Sports > Men's Volleyball

January 16, 2013 at 5:00 AM

The Penn State Men's Volleyball team meets with Head Coach Mark Pavlik in a 2012 match against George Mason University in Rec Hall.

Pavlik finds little value in rankings, schedules

It would be a nightmare for the BCS if it tried to figure out what to do with Penn State’s men’s volleyball team.

The Nittany Lions are perennially the heavy favorite in the EIVA, winning the conference every year since 1999. But their consistent success may be a result of something outside the team’s control.

For the remainder of the 2013 season, No. 6 Penn State only has four matches against teams currently ranked in the AVCA top 15, with none of those matches being conference events.

On paper, Penn State should roll into Los Angeles for the Final Four in May. The Lions just need to win the EIVA tournament in April to advance.

But the teams they could run into there would be battle-tested, with competitive experience that the Lions may not get from their regular season schedule.

Comparatively, teams from the West Coast appear to have much fiercer schedules.

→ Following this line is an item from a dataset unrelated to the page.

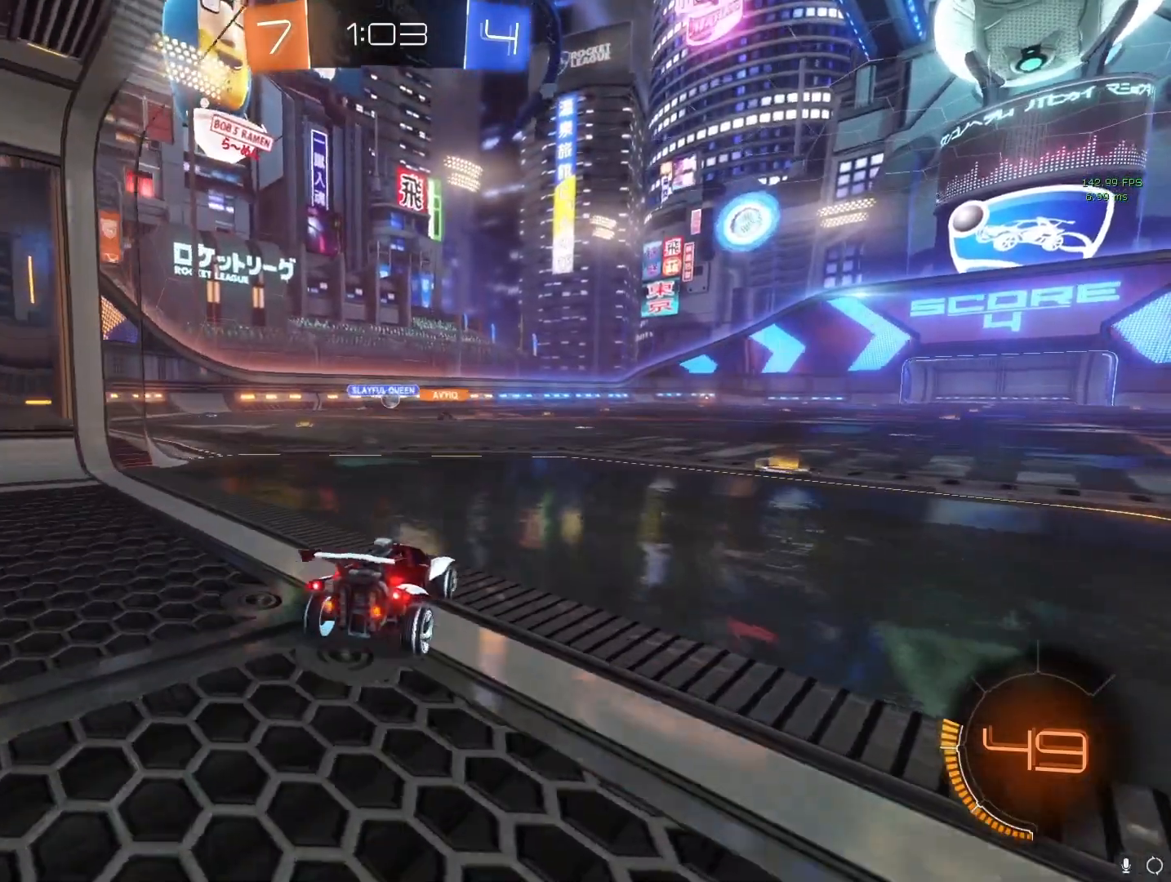
{"buttons": ["CROSS"], "left_stick": "up-left", "right_stick": "center", "events": [[133, "L2", "up"], [233, "left_stick", "up-left"], [283, "CROSS", "down"]]}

Hawaii, Penn State’s opponent from last Friday, does not have a match against a currently unranked opponent for the duration of the season, due to its placement in a conference that holds 12 of the top 15 teams in the country.

Head coach Mark Pavlik calls those rankings “propaganda” and that they hold little value.

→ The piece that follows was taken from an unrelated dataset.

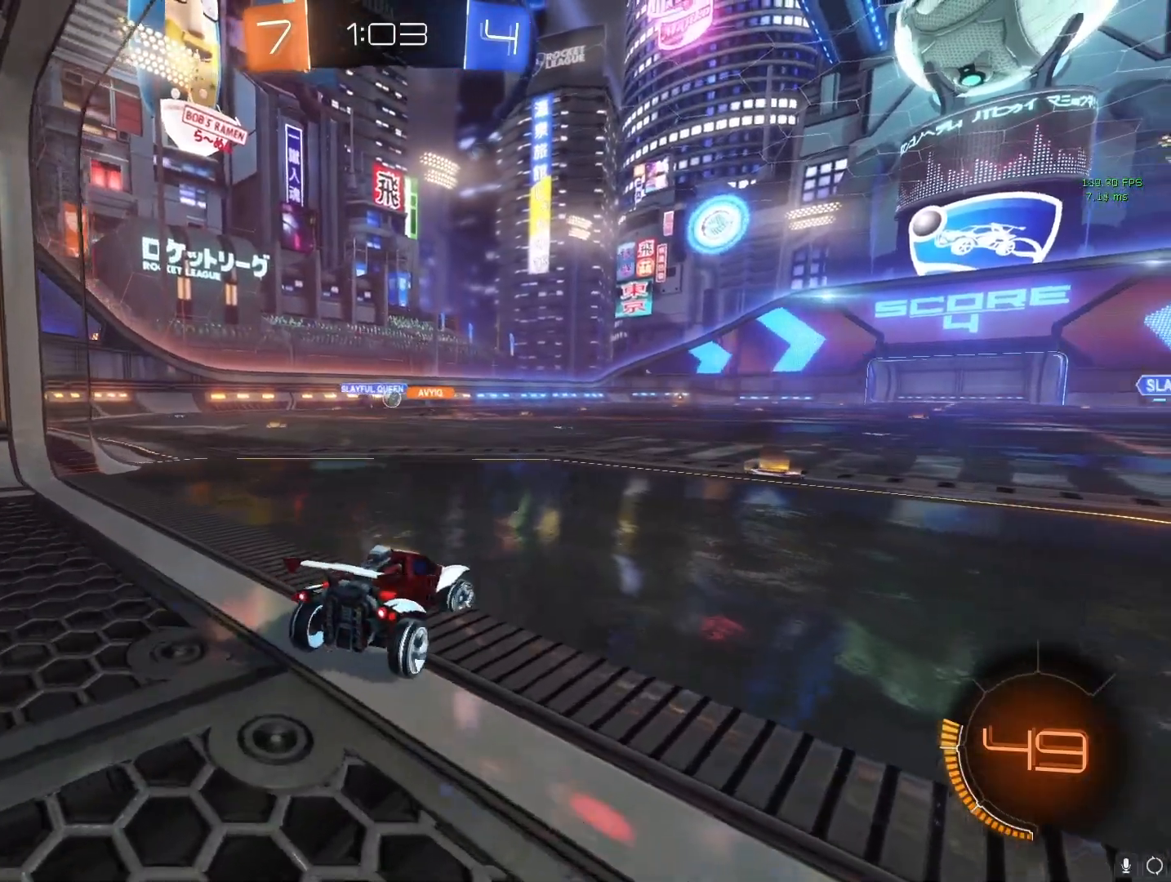
{"buttons": ["CROSS"], "left_stick": "right", "right_stick": "center", "events": [[317, "left_stick", "center"], [383, "left_stick", "right"]]}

“I’ve been in gyms where a top team from the West Coast was in the gym with a team that wasn’t even in our top division in the EIVA, and they were facing match point,” Pavlik said. “The teams that we play are very good.”

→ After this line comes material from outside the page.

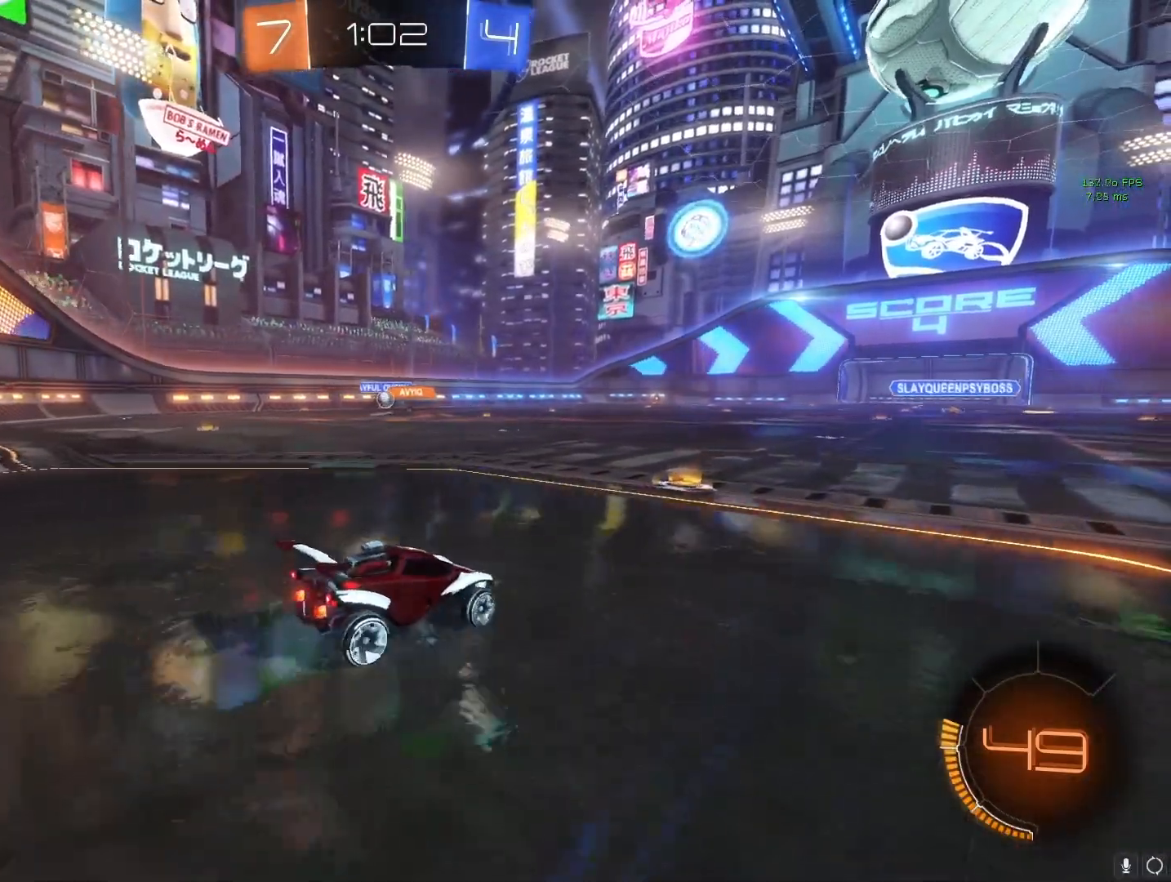
{"buttons": ["CROSS"], "left_stick": "right", "right_stick": "center", "events": [[117, "left_stick", "center"], [350, "left_stick", "right"]]}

The schedules are out of the control of EIVA teams, which Pavlik says leads to unfair categorizing of the schools.

Many West Coast teams cannot make trips east to face these unfamiliar opponents, but the coach says that is no reason to assign qualitative value to the teams that do not face them throughout the season.

“Teams like [George] Mason and Princeton stay home and don’t get the chance to play [West Coast teams],” Pavlik said. “Now, suddenly they are looked at as being lower level? I think that’s disingenuous at best.”

In other collegiate sports, teams frequently have the opportunity to travel and face teams outside their conferences.

But that is not the case for men’s volleyball.

“We don’t have what basketball has or what women’s volleyball has,” Pavlik said. “The myth of strength of schedule is perpetuated when people don’t understand that.”

With the scarcity of intranational play, Pavlik does see the importance of the few matches played against the powerhouses of the West.

“It’s a measuring stick, it shows what we need to do better,” Pavlik said. “That’s what we use them as.”

Penn State faces Lewis on Friday, the third ranked opponent the Nittany Lions will take on this year and the first at home. The Lions also have two remaining matches against No. 10 Ohio State and will travel to top-ranked UC Irvine in April for a match against the defending champion.

“People automatically assume every team over there is better, just because they’re ranked,” Pavlik said. “I don’t buy this crap.”